Starter homes in Hong KongSeptember 15, 2017 / By
The Carrie Lam administration has plans to put forward a “Starter Homes” scheme in Hong Kong, with details to be announced during her inaugural Policy Address in October. Although this scheme may help “legitimate” first-time homebuyers step on the housing ladder, as prices balloon “Up, up and away”, there are some issues that may need to be resolved first.
Issue 1: Definition of a “first-time homebuyer”
Data on residential stamp duties suggest that first-time homebuyers have recently accounted for about 90 per cent of all private home sales. In Hong Kong, the term “first-time homebuyer” encompasses any prospective buyer without a home registered under their name. This includes the city’s wealthiest individuals, who often own properties using special purpose vehicles.
For the “Starter Homes” scheme, we would like to think that it should benefit “first-time homebuyers” with a genuine need for housing—and therefore, a clear definition of the eligible target group is needed.
Issue 2: Balancing affordability against quality of living space
Let’s sketch out the profile of newlyweds, a group likely to be representative of a typical first-time buyer.
The average marrying age in Hong Kong is about 30 years. Using the median wage of individuals aged between 25-34, this translates into a combined monthly income of about HKD 33,600 (USD 4,310). Assuming seven-years of savings (post-tertiary education) and an LTV ratio of 80 per cent (60 per cent from a bank, and 20 per cent from the mortgage insurance programme), newlyweds can afford homes priced at about HKD 4 million (USD 0.5 million) – which, using our JLL average mass residential price, would equate to a unit no bigger than 300 sq ft of saleable area.
In view of this, the scheme should aim to balance the affordability of first-time buyers, including add-on financing incentives, against more spacious living environments.
Examples of flats priced around HKD 4 million (USD 0.5 million)
being sold in the primary market (August 2017)Source: EPRC
Issue 3: Setting income brackets and price mechanisms
The government is reportedly looking to set a household income cap as high as HKD 72,000 (USD 9,230) per month for the scheme. This would mean that over 80 per cent of all households would be eligible. Should this be true, the scheme could potentially crowd out eligible lower income families, including our newlyweds example.
The government also needs to find a mechanism to control the pricing of flats, both purchase and resale. The implementation of resale restrictions, though, could greatly reduce the appeal of such flats.

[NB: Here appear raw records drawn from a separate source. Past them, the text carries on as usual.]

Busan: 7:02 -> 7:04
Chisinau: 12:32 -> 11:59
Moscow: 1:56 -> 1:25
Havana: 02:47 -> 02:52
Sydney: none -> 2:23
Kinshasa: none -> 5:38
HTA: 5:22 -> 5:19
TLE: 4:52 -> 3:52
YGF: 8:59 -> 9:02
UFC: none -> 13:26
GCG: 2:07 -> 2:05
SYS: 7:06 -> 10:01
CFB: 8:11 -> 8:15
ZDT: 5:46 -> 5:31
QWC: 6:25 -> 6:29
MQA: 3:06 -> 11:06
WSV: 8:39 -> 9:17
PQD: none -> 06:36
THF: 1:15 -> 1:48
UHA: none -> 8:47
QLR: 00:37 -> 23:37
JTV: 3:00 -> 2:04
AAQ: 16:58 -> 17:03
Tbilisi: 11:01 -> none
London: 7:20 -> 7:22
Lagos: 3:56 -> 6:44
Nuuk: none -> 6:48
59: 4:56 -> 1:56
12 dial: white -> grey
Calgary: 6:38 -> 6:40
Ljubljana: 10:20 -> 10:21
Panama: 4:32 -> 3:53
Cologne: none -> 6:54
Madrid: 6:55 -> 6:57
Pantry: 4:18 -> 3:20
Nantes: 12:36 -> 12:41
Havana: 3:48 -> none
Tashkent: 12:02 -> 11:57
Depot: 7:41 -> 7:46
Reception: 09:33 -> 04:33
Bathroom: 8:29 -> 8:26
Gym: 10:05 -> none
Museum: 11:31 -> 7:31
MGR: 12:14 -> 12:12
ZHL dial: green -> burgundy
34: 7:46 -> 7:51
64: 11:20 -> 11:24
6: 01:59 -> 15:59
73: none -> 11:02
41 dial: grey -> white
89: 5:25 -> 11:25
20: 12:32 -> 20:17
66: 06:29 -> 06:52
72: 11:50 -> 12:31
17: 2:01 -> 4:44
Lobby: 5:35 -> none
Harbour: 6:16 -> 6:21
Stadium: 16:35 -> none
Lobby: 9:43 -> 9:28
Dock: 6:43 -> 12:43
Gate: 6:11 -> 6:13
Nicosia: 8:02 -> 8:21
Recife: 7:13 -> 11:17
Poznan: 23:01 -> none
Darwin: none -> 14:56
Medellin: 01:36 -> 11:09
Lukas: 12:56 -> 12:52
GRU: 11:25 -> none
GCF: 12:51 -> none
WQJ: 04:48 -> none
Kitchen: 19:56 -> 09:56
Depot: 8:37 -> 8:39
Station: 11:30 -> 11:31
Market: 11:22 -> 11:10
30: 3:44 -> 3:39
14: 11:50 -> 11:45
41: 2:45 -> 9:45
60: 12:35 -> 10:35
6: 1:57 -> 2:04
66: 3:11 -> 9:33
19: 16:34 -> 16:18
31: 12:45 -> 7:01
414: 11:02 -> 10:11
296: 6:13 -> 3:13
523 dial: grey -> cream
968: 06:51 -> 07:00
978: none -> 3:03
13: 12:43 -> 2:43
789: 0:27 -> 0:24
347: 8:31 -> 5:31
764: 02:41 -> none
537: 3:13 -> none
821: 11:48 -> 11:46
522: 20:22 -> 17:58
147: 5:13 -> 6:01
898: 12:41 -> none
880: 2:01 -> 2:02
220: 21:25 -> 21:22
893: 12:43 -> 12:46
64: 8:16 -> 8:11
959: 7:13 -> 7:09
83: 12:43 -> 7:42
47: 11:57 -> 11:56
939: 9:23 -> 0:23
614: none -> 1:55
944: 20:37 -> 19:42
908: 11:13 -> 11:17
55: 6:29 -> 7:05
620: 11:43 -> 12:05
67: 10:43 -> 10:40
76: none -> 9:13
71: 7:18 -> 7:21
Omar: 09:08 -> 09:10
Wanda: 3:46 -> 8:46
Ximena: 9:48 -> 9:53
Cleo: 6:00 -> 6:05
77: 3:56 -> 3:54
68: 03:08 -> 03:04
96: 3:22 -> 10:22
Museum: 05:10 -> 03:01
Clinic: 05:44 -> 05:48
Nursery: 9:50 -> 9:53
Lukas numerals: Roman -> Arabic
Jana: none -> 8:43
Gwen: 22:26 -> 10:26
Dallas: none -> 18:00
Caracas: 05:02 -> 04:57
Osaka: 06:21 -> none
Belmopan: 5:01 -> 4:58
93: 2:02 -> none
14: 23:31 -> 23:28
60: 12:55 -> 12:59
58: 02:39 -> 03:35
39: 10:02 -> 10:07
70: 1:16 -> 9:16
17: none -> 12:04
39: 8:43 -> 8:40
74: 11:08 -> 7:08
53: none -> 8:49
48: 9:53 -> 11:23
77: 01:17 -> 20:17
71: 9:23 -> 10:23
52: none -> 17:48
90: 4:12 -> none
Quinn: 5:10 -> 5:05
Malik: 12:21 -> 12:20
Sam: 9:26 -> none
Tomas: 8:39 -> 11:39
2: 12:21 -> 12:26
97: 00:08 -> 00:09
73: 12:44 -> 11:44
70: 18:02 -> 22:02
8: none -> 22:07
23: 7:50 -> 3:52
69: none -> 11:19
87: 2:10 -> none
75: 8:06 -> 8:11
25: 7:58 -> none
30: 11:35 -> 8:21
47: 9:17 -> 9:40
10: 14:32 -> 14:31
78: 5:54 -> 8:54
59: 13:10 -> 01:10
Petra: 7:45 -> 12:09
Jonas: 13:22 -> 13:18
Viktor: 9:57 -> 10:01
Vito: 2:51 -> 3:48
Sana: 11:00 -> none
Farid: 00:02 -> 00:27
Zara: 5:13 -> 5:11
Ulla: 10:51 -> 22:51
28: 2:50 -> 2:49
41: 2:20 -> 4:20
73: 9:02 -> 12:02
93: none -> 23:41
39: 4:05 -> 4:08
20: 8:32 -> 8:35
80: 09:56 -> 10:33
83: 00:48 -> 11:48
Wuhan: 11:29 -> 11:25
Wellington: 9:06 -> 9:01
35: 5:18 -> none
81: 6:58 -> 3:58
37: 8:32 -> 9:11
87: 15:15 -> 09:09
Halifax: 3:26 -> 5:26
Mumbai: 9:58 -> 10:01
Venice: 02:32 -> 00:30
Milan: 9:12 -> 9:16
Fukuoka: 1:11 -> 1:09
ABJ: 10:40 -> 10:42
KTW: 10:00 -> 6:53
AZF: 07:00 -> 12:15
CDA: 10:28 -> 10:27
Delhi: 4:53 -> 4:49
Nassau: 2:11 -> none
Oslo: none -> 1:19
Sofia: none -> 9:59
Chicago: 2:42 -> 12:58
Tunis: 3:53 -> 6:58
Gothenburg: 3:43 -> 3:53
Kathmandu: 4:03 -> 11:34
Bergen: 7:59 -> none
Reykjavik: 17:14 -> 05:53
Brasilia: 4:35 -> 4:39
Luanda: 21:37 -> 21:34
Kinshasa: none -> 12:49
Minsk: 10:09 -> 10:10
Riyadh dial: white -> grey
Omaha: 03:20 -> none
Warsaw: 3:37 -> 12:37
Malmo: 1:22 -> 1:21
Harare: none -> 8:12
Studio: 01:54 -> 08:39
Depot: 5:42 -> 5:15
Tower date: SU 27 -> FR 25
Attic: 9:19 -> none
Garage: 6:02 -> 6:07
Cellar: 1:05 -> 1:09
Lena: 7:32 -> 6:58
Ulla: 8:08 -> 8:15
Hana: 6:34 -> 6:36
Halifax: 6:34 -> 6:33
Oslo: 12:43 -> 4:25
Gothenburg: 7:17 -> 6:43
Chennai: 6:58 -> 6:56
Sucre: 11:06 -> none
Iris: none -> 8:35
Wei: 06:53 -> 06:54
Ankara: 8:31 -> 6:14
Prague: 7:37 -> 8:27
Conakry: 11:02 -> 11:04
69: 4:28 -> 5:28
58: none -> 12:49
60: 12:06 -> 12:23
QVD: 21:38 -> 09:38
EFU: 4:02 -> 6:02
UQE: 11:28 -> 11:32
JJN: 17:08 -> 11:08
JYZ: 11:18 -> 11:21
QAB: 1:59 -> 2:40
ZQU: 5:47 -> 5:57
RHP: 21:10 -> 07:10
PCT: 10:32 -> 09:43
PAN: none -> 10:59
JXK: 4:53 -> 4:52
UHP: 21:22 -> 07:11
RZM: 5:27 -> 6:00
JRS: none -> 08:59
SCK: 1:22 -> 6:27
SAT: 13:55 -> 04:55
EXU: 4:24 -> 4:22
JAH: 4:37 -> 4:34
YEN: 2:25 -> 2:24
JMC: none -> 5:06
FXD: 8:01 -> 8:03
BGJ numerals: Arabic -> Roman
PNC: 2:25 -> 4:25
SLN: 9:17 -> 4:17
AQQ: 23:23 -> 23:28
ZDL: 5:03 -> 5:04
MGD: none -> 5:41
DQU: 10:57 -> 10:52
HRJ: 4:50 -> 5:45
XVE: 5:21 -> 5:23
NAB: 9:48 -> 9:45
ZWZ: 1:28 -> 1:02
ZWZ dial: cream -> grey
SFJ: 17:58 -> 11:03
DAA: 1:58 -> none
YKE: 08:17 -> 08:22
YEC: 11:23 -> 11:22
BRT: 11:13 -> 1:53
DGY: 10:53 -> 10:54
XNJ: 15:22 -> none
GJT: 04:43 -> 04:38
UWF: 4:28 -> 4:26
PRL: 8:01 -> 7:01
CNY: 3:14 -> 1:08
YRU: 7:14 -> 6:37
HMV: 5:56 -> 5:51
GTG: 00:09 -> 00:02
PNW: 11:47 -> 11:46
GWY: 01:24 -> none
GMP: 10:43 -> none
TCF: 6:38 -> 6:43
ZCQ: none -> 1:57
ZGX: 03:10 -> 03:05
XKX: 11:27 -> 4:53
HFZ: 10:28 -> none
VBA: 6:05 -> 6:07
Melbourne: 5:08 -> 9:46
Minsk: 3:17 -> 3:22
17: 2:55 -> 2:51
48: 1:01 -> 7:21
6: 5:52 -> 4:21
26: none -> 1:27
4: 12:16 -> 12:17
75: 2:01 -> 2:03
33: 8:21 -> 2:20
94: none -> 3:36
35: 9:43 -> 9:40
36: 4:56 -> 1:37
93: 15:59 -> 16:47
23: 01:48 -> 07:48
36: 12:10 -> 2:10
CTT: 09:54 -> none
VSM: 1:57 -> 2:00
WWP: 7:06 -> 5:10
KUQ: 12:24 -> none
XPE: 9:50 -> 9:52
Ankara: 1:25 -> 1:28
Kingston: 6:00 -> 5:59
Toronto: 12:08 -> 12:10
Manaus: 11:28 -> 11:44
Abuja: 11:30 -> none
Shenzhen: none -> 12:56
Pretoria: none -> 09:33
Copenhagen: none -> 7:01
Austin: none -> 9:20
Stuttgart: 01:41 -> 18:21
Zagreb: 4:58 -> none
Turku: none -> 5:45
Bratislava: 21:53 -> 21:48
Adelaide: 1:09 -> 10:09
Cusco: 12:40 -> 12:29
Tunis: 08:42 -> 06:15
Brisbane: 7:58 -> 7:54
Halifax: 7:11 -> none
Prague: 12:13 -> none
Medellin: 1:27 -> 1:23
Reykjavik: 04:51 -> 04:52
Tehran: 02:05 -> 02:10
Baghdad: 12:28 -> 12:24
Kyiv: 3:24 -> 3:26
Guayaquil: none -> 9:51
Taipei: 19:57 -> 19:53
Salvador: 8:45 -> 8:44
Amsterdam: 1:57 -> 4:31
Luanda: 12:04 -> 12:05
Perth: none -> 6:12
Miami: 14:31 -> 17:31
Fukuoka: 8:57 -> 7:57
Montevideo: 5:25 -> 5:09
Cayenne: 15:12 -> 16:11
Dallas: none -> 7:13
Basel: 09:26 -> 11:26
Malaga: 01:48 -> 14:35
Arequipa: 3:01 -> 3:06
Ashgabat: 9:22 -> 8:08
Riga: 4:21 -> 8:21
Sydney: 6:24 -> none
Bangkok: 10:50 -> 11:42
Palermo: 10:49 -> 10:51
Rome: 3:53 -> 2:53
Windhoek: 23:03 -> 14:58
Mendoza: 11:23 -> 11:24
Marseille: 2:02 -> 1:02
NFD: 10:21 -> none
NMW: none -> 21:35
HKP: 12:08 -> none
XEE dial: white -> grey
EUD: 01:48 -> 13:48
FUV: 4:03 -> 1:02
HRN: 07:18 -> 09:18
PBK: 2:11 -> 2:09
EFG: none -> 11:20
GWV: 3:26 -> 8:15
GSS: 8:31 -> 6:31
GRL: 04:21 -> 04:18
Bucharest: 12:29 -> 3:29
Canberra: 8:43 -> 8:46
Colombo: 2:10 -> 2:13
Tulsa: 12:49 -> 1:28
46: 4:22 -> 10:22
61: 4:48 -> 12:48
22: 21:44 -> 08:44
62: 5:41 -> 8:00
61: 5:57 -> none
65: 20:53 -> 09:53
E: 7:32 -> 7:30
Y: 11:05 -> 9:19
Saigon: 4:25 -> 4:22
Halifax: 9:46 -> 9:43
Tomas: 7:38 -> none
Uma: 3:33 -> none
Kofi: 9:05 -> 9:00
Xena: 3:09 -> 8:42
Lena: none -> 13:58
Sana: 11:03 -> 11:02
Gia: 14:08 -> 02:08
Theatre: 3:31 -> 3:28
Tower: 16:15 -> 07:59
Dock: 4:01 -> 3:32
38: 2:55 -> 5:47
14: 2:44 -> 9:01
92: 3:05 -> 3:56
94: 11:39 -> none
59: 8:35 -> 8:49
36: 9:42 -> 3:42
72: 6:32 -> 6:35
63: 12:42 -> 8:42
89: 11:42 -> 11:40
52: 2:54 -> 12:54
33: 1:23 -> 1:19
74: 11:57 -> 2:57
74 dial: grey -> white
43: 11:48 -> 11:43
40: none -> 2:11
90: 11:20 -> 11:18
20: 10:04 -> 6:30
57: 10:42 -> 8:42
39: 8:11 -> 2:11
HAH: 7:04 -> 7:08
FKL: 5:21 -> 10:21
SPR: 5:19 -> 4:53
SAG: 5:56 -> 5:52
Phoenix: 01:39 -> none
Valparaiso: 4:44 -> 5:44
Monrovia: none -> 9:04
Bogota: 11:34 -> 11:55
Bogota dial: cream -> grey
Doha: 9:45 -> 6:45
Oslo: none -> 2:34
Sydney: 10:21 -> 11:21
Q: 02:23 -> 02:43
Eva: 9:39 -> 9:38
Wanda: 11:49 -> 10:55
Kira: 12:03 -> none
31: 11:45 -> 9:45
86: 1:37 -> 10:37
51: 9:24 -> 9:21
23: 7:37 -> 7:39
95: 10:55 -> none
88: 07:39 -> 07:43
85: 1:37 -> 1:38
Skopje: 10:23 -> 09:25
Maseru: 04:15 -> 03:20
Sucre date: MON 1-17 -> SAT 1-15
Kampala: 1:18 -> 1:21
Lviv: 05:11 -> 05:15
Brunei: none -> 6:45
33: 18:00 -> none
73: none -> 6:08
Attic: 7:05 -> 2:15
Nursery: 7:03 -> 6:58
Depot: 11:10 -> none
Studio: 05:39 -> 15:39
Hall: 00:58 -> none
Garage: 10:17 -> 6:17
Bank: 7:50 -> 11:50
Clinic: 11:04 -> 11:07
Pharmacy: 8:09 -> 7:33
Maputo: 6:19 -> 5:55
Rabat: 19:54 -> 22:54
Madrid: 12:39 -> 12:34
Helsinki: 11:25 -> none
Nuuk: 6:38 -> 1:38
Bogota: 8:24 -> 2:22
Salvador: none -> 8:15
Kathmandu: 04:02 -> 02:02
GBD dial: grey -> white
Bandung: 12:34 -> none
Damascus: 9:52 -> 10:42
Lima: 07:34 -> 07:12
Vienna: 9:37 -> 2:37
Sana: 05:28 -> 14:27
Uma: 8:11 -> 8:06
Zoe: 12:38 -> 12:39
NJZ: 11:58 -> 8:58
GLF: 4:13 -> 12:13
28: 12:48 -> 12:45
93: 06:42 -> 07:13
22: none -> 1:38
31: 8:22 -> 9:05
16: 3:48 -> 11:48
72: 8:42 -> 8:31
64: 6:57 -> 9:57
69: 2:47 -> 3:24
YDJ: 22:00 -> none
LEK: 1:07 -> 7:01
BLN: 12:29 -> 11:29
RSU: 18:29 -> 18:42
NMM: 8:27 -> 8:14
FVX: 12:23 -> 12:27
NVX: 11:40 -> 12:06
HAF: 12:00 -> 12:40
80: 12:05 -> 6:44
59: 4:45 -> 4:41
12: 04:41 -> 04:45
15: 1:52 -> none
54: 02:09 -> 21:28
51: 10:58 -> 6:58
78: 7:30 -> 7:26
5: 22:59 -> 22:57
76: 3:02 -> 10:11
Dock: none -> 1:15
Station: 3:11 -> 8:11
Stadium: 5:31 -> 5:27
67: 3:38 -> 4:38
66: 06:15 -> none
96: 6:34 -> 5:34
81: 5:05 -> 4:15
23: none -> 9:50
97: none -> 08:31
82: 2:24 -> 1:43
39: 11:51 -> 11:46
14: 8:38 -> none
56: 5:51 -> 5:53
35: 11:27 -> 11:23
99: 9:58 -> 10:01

Issue 4: Who is going to build the flats?
The scheme will likely involve synergies of a public and private partnership. Yet, questions remain around how developers will be incentivised to participate in a price-controlled setting. Will the government need to provide sweeteners, such as additional development density, to boost the income potential of projects?
It’s still early days to judge whether the scheme could ease the housing dilemma. Depending on how requirements are set, cubicle-sized homes in the primary market could face new competition against the delivery of “Starter Homes”, assuming an affordability overlap. However, since any supply in the market takes time to realise, it looks like the average first-time homebuyer may still struggle in the meantime to find a home as the balloon rises higher and higher.